At a Department of History Event on Tuesday, Director of the John Carter Brown Library and Professor of History Karin Wulf celebrated the launch of her book “Lineage: Genealogy and the Politics of Connection in Early America” which explores the pervasive force that genealogy had in 18th-century American society.
The event featured remarks from Leslie Harris, a professor of history and African American studies at Northwestern University.
In her talk, Wulf discussed how her book, “Lineage,” explores the ways that genealogy permeated every level of society in early America.
Before welcoming Wulf on stage, History Department Chair Tara Nummedal introduced Wulf as a scholar “widely known for disseminating historical knowledge in multiple registers.”
During the talk, Wulf presented a family tree that George Washington made as a teenager. While one side of this document traced Washington’s lineage, the other showed the enslaved people he would inherit through his father and brother.
For Wulf, this family tree depicted the “twin functions of genealogy” and Washington’s “keen consciousness of the significance of genealogy and its relationship to slavery,” she wrote in her book.
Thomas Jefferson also documented his lineage in ways that shed light on this relationship. In one document, he recorded his children and his wife, Martha Jefferson. In another document, which he called his “Farm Book,” he kept a record of his children with Sally Hemings, an enslaved woman Jefferson owned, Wulf said in her talk.
Genealogy was both “an intimate practice that families and individuals” undertook and “a practice that governments and other institutions, like churches and corporations, were invested in,” Wulf said in an interview with The Herald. “This is definitely not your grandmother’s genealogy.”
“There are ways that genealogy has been attached to big, violent, political projects,” Wulf added, pointing to the Nazi regime’s employment of eugenics in the Holocaust. Another example she pointed to was U.S. slavery, which was perpetuated by “making it inheritable through (enslaved) mothers.”
In an interview with The Herald, Harris said that ideas in “Lineage” resonated with her own history as a descendant of “enslaved people who were removed from Africa and then brought here and placed in a new system of genealogy.”
These legacies of genealogy still provide “infrastructure” that influences U.S. society today, Wulf said. One example of this is the current debate about birthright citizenship.
The idea for “Lineage” arose when Wulf came across 18th-century archival materials that showed people writing family histories. She said this came as a surprise, since the 1700s was an era of “democracy and the rise of waged labor, all of these ways in which individuals, rather than families, are being emphasized, culturally, socially, politically,” she said.

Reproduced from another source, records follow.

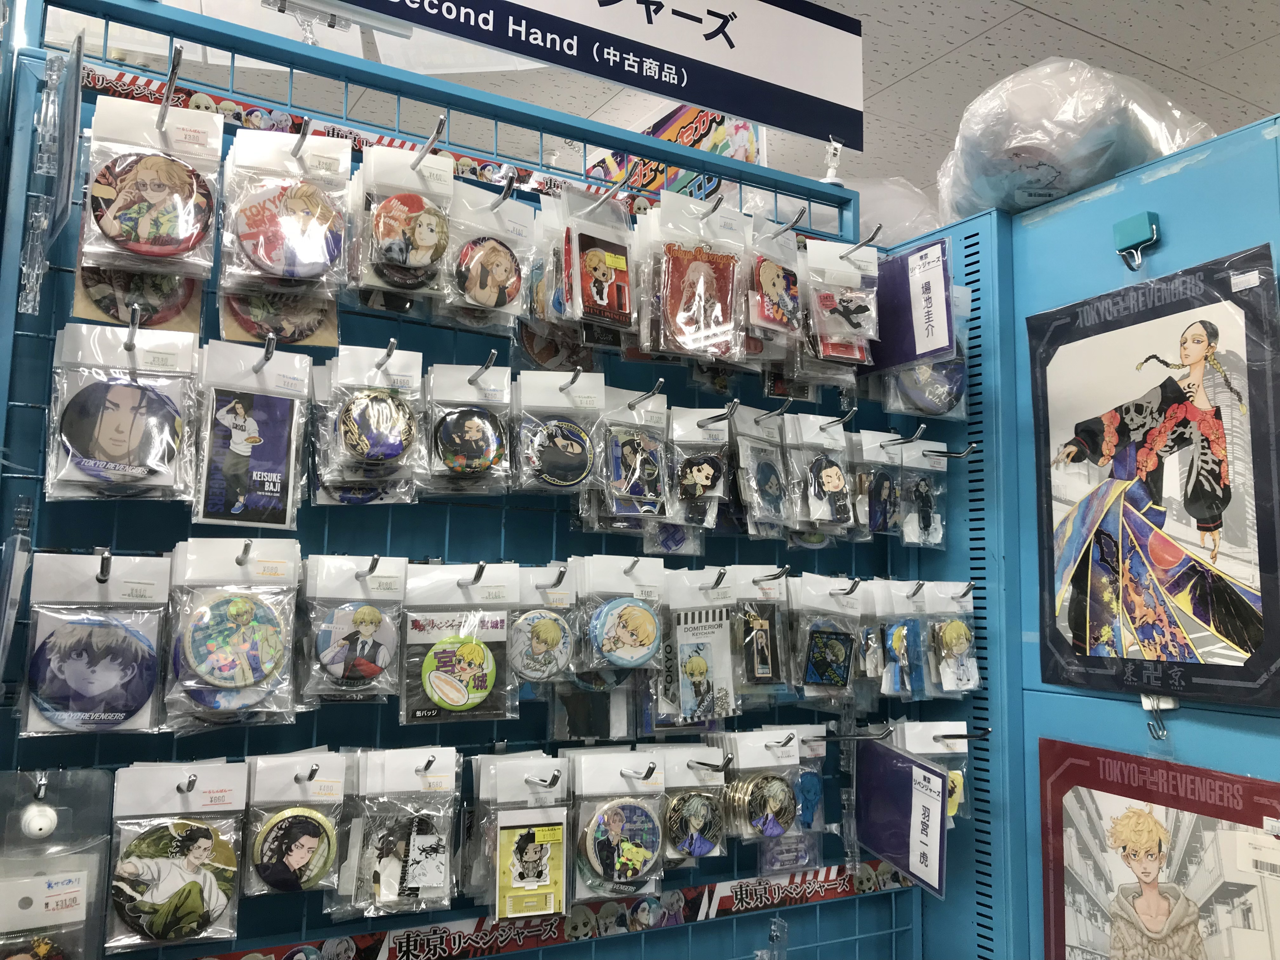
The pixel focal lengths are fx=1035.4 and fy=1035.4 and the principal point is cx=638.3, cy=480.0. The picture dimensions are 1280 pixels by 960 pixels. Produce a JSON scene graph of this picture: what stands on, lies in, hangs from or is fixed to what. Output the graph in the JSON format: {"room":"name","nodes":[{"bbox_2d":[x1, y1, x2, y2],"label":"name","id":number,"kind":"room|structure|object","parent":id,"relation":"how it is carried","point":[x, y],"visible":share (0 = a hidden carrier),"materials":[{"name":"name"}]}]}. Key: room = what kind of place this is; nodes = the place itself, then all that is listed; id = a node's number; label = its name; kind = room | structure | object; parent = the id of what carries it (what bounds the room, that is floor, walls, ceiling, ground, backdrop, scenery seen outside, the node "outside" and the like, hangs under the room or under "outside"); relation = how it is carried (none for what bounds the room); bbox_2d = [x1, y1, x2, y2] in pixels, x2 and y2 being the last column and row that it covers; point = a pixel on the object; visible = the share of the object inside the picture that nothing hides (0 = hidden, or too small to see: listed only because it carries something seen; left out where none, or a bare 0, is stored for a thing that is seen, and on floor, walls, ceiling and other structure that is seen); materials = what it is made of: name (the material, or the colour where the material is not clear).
{"room":"shop","nodes":[
{"label":"shop","id":0,"kind":"room"},
{"bbox_2d":[79,0,1279,221],"label":"ceiling","id":1,"kind":"structure","parent":0,"point":[1061,33],"materials":[{"name":"white tile"}]},
{"bbox_2d":[584,102,768,197],"label":"poster","id":2,"kind":"object","parent":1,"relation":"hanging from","point":[730,151],"visible":0.38,"materials":[{"name":"multicoloured paper"}]},
{"label":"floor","id":3,"kind":"structure","parent":0,"visible":0},
{"bbox_2d":[885,108,1279,956],"label":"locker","id":4,"kind":"object","parent":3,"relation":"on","point":[1183,173],"visible":0.59,"materials":[{"name":"blue metal"}]},
{"bbox_2d":[0,0,979,959],"label":"display rack","id":5,"kind":"object","parent":4,"relation":"attached to","point":[449,98],"visible":0.76,"materials":[{"name":"blue metal"}]},
{"bbox_2d":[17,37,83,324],"label":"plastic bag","id":6,"kind":"object","parent":5,"relation":"hanging from","point":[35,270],"visible":0.97,"materials":[{"name":"clear plastic"}]},
{"bbox_2d":[0,769,115,959],"label":"pack","id":7,"kind":"object","parent":5,"relation":"hanging from","point":[67,875],"visible":0.97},
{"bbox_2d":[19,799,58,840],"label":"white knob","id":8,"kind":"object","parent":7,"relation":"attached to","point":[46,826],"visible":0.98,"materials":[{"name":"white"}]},
{"bbox_2d":[22,553,173,734],"label":"badge","id":9,"kind":"object","parent":5,"relation":"hanging from","point":[149,684],"visible":0.96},
{"bbox_2d":[46,319,199,503],"label":"badge","id":10,"kind":"object","parent":5,"relation":"hanging from","point":[125,399],"visible":0.95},
{"bbox_2d":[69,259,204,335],"label":"badge","id":11,"kind":"object","parent":5,"relation":"hanging from","point":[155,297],"visible":0.5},
{"bbox_2d":[83,92,222,273],"label":"badge","id":12,"kind":"object","parent":5,"relation":"hanging from","point":[144,248],"visible":0.97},
{"bbox_2d":[106,763,249,946],"label":"badge","id":13,"kind":"object","parent":5,"relation":"hanging from","point":[200,848],"visible":0.95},
{"bbox_2d":[165,538,300,723],"label":"badge","id":14,"kind":"object","parent":5,"relation":"hanging from","point":[234,606],"visible":0.95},
{"bbox_2d":[193,336,308,530],"label":"card","id":15,"kind":"object","parent":5,"relation":"hanging from","point":[239,420],"visible":0.95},
{"bbox_2d":[218,284,340,348],"label":"badge","id":16,"kind":"object","parent":5,"relation":"hanging from","point":[300,340],"visible":0.59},
{"bbox_2d":[221,126,347,291],"label":"badge","id":17,"kind":"object","parent":5,"relation":"hanging from","point":[314,203],"visible":0.96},
{"bbox_2d":[245,750,350,897],"label":"badge","id":18,"kind":"object","parent":5,"relation":"hanging from","point":[332,786],"visible":0.96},
{"bbox_2d":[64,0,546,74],"label":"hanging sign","id":19,"kind":"object","parent":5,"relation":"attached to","point":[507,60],"visible":0.43,"materials":[{"name":"white"}]},
{"bbox_2d":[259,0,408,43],"label":"sign holder clip","id":20,"kind":"object","parent":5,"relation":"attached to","point":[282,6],"visible":0.83,"materials":[{"name":"clear plastic"}]},
{"bbox_2d":[299,555,407,705],"label":"badge","id":21,"kind":"object","parent":5,"relation":"hanging from","point":[367,627],"visible":0.95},
{"bbox_2d":[81,59,633,210],"label":"strip","id":22,"kind":"object","parent":5,"relation":"attached to","point":[120,87],"visible":0.44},
{"bbox_2d":[320,343,427,496],"label":"badge","id":23,"kind":"object","parent":5,"relation":"hanging from","point":[406,383],"visible":0.95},
{"bbox_2d":[343,747,461,916],"label":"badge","id":24,"kind":"object","parent":5,"relation":"hanging from","point":[441,786],"visible":0.95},
{"bbox_2d":[354,142,457,300],"label":"badge","id":25,"kind":"object","parent":5,"relation":"hanging from","point":[430,243],"visible":0.96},
{"bbox_2d":[401,562,517,722],"label":"badge","id":26,"kind":"object","parent":5,"relation":"hanging from","point":[496,630],"visible":0.94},
{"bbox_2d":[424,358,512,494],"label":"badge","id":27,"kind":"object","parent":5,"relation":"hanging from","point":[475,420],"visible":0.94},
{"bbox_2d":[440,180,535,326],"label":"badge","id":28,"kind":"object","parent":5,"relation":"hanging from","point":[510,264],"visible":0.96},
{"bbox_2d":[471,754,571,920],"label":"acrylic stand","id":29,"kind":"object","parent":5,"relation":"hanging from","point":[528,850],"visible":0.94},
{"bbox_2d":[506,566,577,685],"label":"badge","id":30,"kind":"object","parent":5,"relation":"hanging from","point":[550,630],"visible":0.91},
{"bbox_2d":[185,858,908,959],"label":"strip","id":31,"kind":"object","parent":5,"relation":"attached to","point":[764,883],"visible":0.83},
{"bbox_2d":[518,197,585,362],"label":"bagged merchandise","id":32,"kind":"object","parent":5,"relation":"hanging from","point":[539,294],"visible":0.8},
{"bbox_2d":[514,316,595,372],"label":"badge","id":33,"kind":"object","parent":5,"relation":"hanging from","point":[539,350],"visible":0.7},
{"bbox_2d":[511,368,603,494],"label":"badge","id":34,"kind":"object","parent":5,"relation":"hanging from","point":[565,442],"visible":0.95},
{"bbox_2d":[314,0,866,152],"label":"hanging sign","id":35,"kind":"object","parent":5,"relation":"attached to","point":[719,106],"visible":0.99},
{"bbox_2d":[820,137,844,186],"label":"sign holder clip","id":36,"kind":"object","parent":35,"relation":"attached to","point":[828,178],"visible":0.72,"materials":[{"name":"clear plastic"}]},
{"bbox_2d":[544,185,637,335],"label":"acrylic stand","id":37,"kind":"object","parent":5,"relation":"hanging from","point":[603,267],"visible":0.97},
{"bbox_2d":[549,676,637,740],"label":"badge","id":38,"kind":"object","parent":5,"relation":"hanging from","point":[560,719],"visible":0.75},
{"bbox_2d":[567,748,668,896],"label":"badge","id":39,"kind":"object","parent":5,"relation":"hanging from","point":[642,850],"visible":0.96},
{"bbox_2d":[572,552,668,675],"label":"badge","id":40,"kind":"object","parent":5,"relation":"hanging from","point":[634,625],"visible":0.96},
{"bbox_2d":[590,385,672,525],"label":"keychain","id":41,"kind":"object","parent":5,"relation":"hanging from","point":[645,455],"visible":0.96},
{"bbox_2d":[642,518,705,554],"label":"package","id":42,"kind":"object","parent":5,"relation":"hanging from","point":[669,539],"visible":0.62,"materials":[{"name":"clear plastic"}]},
{"bbox_2d":[642,191,748,362],"label":"acrylic keychain","id":43,"kind":"object","parent":5,"relation":"hanging from","point":[706,332],"visible":0.97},
{"bbox_2d":[661,746,731,862],"label":"badge","id":44,"kind":"object","parent":5,"relation":"hanging from","point":[698,800],"visible":0.94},
{"bbox_2d":[656,566,739,722],"label":"keychain","id":45,"kind":"object","parent":5,"relation":"hanging from","point":[698,668],"visible":0.96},
{"bbox_2d":[665,405,732,528],"label":"keychain","id":46,"kind":"object","parent":5,"relation":"hanging from","point":[700,474],"visible":0.96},
{"bbox_2d":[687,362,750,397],"label":"package","id":47,"kind":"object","parent":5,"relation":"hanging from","point":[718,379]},
{"bbox_2d":[727,566,791,697],"label":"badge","id":48,"kind":"object","parent":5,"relation":"hanging from","point":[751,622],"visible":0.94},
{"bbox_2d":[730,403,791,536],"label":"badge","id":49,"kind":"object","parent":5,"relation":"hanging from","point":[767,471],"visible":0.96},
{"bbox_2d":[719,728,804,840],"label":"badge","id":50,"kind":"object","parent":5,"relation":"hanging from","point":[745,756],"visible":0.97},
{"bbox_2d":[742,221,806,353],"label":"packaged keychain","id":51,"kind":"object","parent":5,"relation":"hanging from","point":[770,286],"visible":0.93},
{"bbox_2d":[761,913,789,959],"label":"sign holder clip","id":52,"kind":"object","parent":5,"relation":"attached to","point":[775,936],"visible":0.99,"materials":[{"name":"clear plastic"}]},
{"bbox_2d":[752,725,826,872],"label":"badge","id":53,"kind":"object","parent":5,"relation":"hanging from","point":[809,786],"visible":0.77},
{"bbox_2d":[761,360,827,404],"label":"package","id":54,"kind":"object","parent":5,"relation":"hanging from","point":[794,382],"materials":[{"name":"plastic"}]},
{"bbox_2d":[782,411,856,535],"label":"keychain","id":55,"kind":"object","parent":5,"relation":"hanging from","point":[828,480],"visible":0.96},
{"bbox_2d":[788,574,862,699],"label":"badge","id":56,"kind":"object","parent":5,"relation":"hanging from","point":[801,598],"visible":0.96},
{"bbox_2d":[804,238,880,371],"label":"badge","id":57,"kind":"object","parent":5,"relation":"hanging from","point":[846,313],"visible":0.95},
{"bbox_2d":[852,430,904,540],"label":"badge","id":58,"kind":"object","parent":5,"relation":"hanging from","point":[875,493],"visible":0.89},
{"bbox_2d":[873,578,927,697],"label":"keychain","id":59,"kind":"object","parent":5,"relation":"hanging from","point":[896,636],"visible":0.95,"materials":[{"name":"blue plastic"}]},
{"bbox_2d":[851,733,952,894],"label":"purple sign","id":60,"kind":"object","parent":5,"relation":"hanging from","point":[875,848],"visible":0.98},
{"bbox_2d":[864,238,954,371],"label":"purple sign","id":61,"kind":"object","parent":5,"relation":"hanging from","point":[902,358],"visible":0.89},
{"bbox_2d":[894,436,948,546],"label":"keychain","id":62,"kind":"object","parent":5,"relation":"hanging from","point":[939,530],"visible":0.88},
{"bbox_2d":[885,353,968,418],"label":"badge","id":63,"kind":"object","parent":5,"relation":"hanging from","point":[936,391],"visible":0.64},
{"bbox_2d":[892,720,969,824],"label":"package","id":64,"kind":"object","parent":5,"relation":"hanging from","point":[918,743],"visible":0.48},
{"bbox_2d":[923,583,979,695],"label":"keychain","id":65,"kind":"object","parent":5,"relation":"hanging from","point":[950,633],"visible":0.94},
{"bbox_2d":[852,177,942,248],"label":"plastic bag","id":66,"kind":"object","parent":4,"relation":"on","point":[899,216],"visible":0.34,"materials":[{"name":"white plastic"}]},
{"bbox_2d":[938,58,1215,220],"label":"plastic bag","id":67,"kind":"object","parent":4,"relation":"on","point":[1154,151],"visible":0.68,"materials":[{"name":"plastic"}]},
{"bbox_2d":[1112,211,1159,269],"label":"magnetic hook","id":68,"kind":"object","parent":4,"relation":"attached to","point":[1151,224],"visible":0.98,"materials":[{"name":"plastic"}]},
{"bbox_2d":[1026,237,1279,706],"label":"poster","id":69,"kind":"object","parent":4,"relation":"attached to","point":[1252,627],"visible":1,"materials":[{"name":"paper"}]},
{"bbox_2d":[1035,739,1279,959],"label":"poster","id":70,"kind":"object","parent":4,"relation":"attached to","point":[1148,902],"visible":0.99,"materials":[{"name":"paper"}]},
{"bbox_2d":[1142,692,1176,740],"label":"hook","id":71,"kind":"object","parent":4,"relation":"attached to","point":[1162,732],"visible":0.94,"materials":[{"name":"silver metal"}]}
]}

While conducting research for “Lineage,” Wulf searched for genealogical records and family account books in libraries and archives across the United Kingdom and parts of America that had been colonized by England. She also utilized digital repositories.
Sarah Pearsall, a history professor at Johns Hopkins University, previously worked with Wulf on a conference “centering families in the Atlantic world in the period 1500 to 1800,” she told The Herald.
“She’s really a scholar’s scholar,” Pearsall said. “She’s able to place the family and people’s interest in family connections in all kinds of different ways at the center of early American history, and that’s a really monumental achievement.”
There are misconceptions about early America that center on the British-American revolutionary moment, Wulf told The Herald. As an “early Americanist,” Wulf is committed to “the full geography and the full history of all the people who lived in this place,” she said.
“What’s wonderful about the book is that often when people look at the colonial era, they look only at European Americans, especially for a topic like genealogy,” Harris said. But “Lineage” challenges that lens.
Wulf is currently focusing on multiple new works: a project on “unmarried mothers who went to court” in 18th-century Massachusetts, a book on the invention of early America and another about Esther Forbes, a Pulitzer Prize-winning author from the mid-20th century.